Sempre achei estranho que sonho, como objetivo de vida, tivesse o mesmo nome que sonho, aquele filminho que passa quando a gente dorme. E é assim em outros idiomas também. Dream. Sueño. Você não acha esquisito? Entendo que ambos são saídas da realidade, mas de maneiras tão distintas que mereciam palavras diferentes. Se passarmos do substantivo pra o verbo, o primeiro é quase sempre conjugado no presente, em menção a algo a conseguir no futuro, enquanto o segundo é sempre no passado, em referência à história assistida na última noite de sono. Isso atesta os lados opostos para os quais se direcionam. Sonho. Sonhei.

De volta ao substantivo, o que motivo essa reflexão, temos ainda um sentimento de posse com relação ao primeiro. Esse é quase sempre meu sonho, seu sonho, nosso sonho. Ao segundo não se refere assim – embora ele também seja meu, seu, nosso. Mas é involuntário. O primeiro é consciente, escolhido, criado. O segundo vem do inconsciente (ou do subconsciente, não lembro mais a termologia correta para o que quero comunicar). Mas o primeiro sonho implica quase sempre uma ação, tanto de motivação quanto de realização. O segundo, obviamente, não. Não se tem poder de controle sobre ele. Sonho. Sonho.
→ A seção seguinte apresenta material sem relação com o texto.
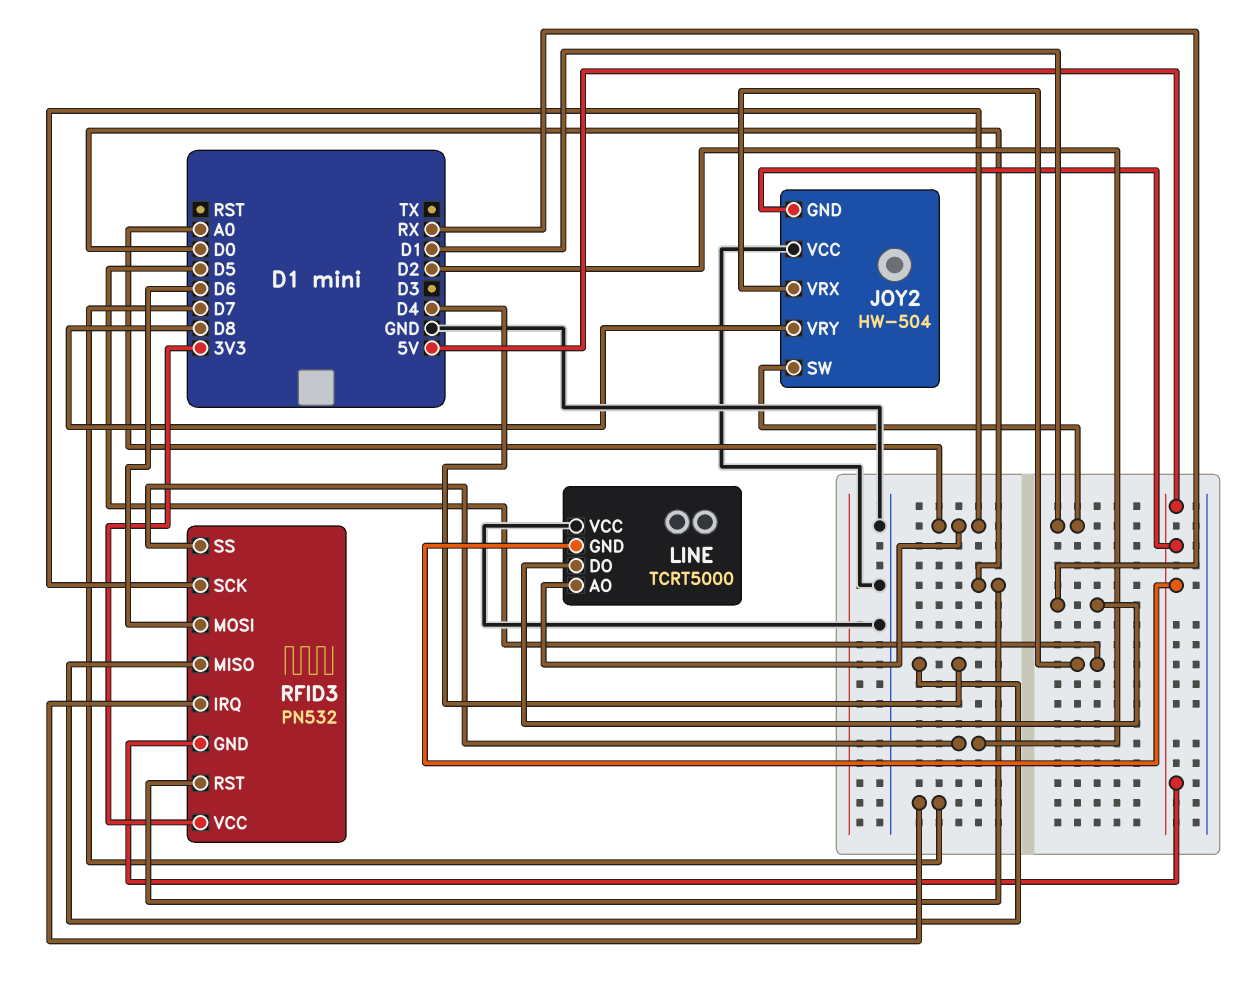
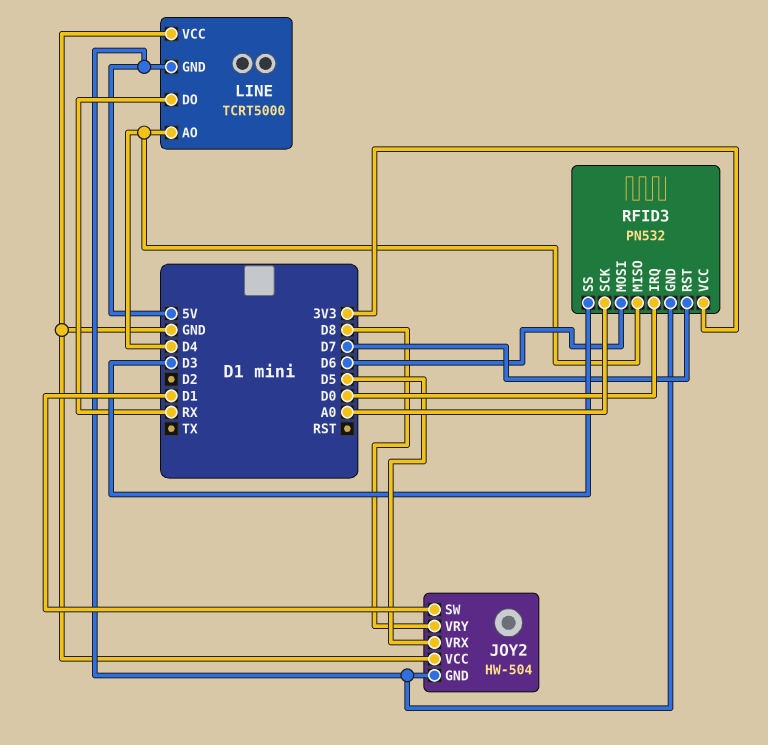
LINE pin AO: A0 -> D4
RFID3 pin IRQ: D7 -> D0
RFID3 pin RST: D0 -> D7
RFID3 pin SS: D2 -> D3

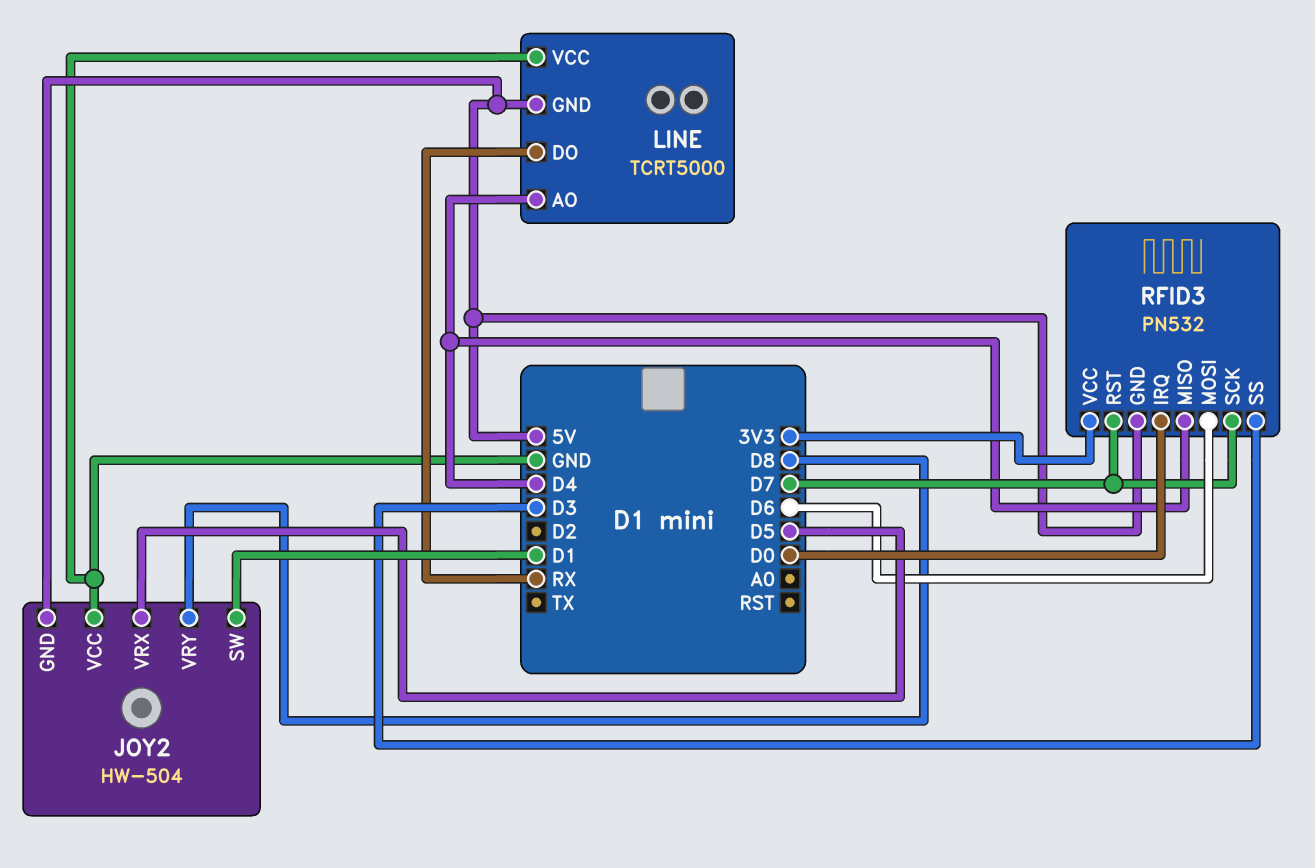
RFID3 pin SCK: A0 -> D7

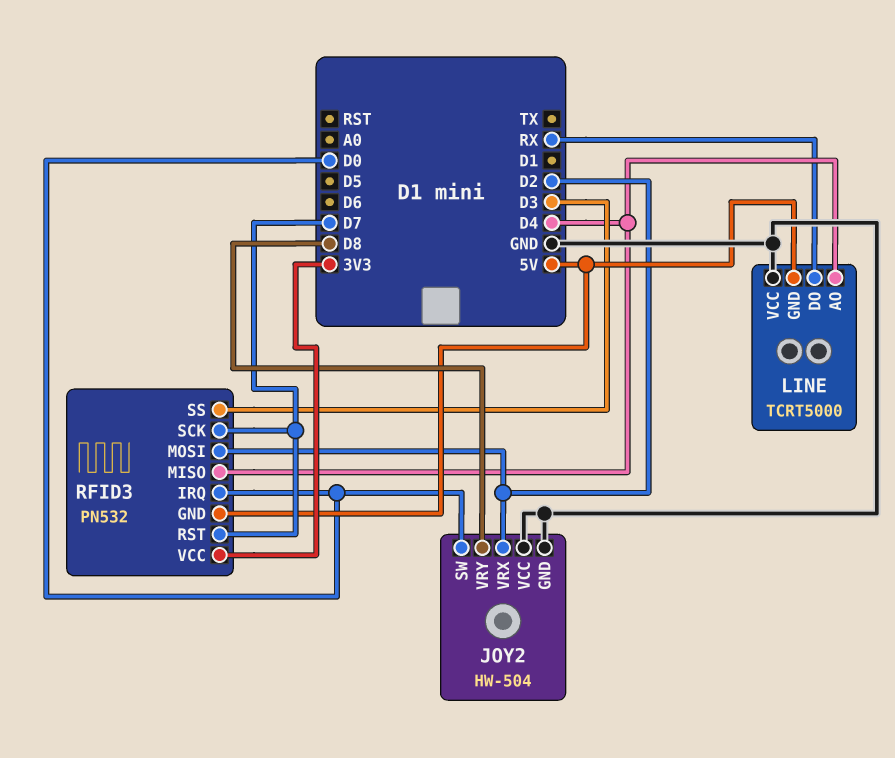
JOY2 pin GND: 5V -> GND
JOY2 pin SW: D1 -> D0
JOY2 pin VRX: D5 -> D2
RFID3 pin MOSI: D6 -> D2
Tem gente que não sonha – nem um, nem outro. Não tem algo grande que queira conseguir ou realizar, e tampouco vivencia historinhas quando dorme. Considero dopado, em ambos os casos, quem é assim. Sem sonho. Sem sonho. E tem gente que sonha, mas não sonha, e vice-versa. Sempre pela metade. Meio dopado, aqui ou acolá.

Falando isso, lembro-me que o primeiro sonho é sempre ideal. O segundo às vezes teima em ser pesadelo. Vê como são diferentes? Um sonho pesadelo, nunca. Um sonho pesadelo, possível. No primeiro sonho, ninguém sonha o pior. Ou sonha? Aprendi a não gostar muito de expressões generalizadoras: ninguém, todos, tudo, nada. Quase sempre há exceções. Mas, ao que me refiro, é no mínimo incomum que alguém sonhe algo ruim, principalmente para si. Mas, no segundo sonho, é praxe – independente da idade, do sexo, da cultura ou da religião: tem-se pesadelos. Não se sonha em encontrar o Bicho Papão. Mas se sonha com o Bicho Papão.

Sonho às vezes não se explica, ou se explica muito mal. Em ambos os casos. Sonho. Sonho. Mas o primeiro move uma vida. O segundo, se duvidar, até paralisa. Mas também serve como indicador. Há quem mude uma vida inteira por causa de um sonho ou de um sonho. Mas a maioria leva a vida ao redor de um sonho, sem dar muita importância para um sonho. Sonho. Sonho.

Sonho x sonho. Mereciam palavras diferentes, talvez não por suas diferenças, mas pelo menos para evitar confusões textuais. Você talvez tenha se atrapalhado. E eu nem mencionei o da padaria.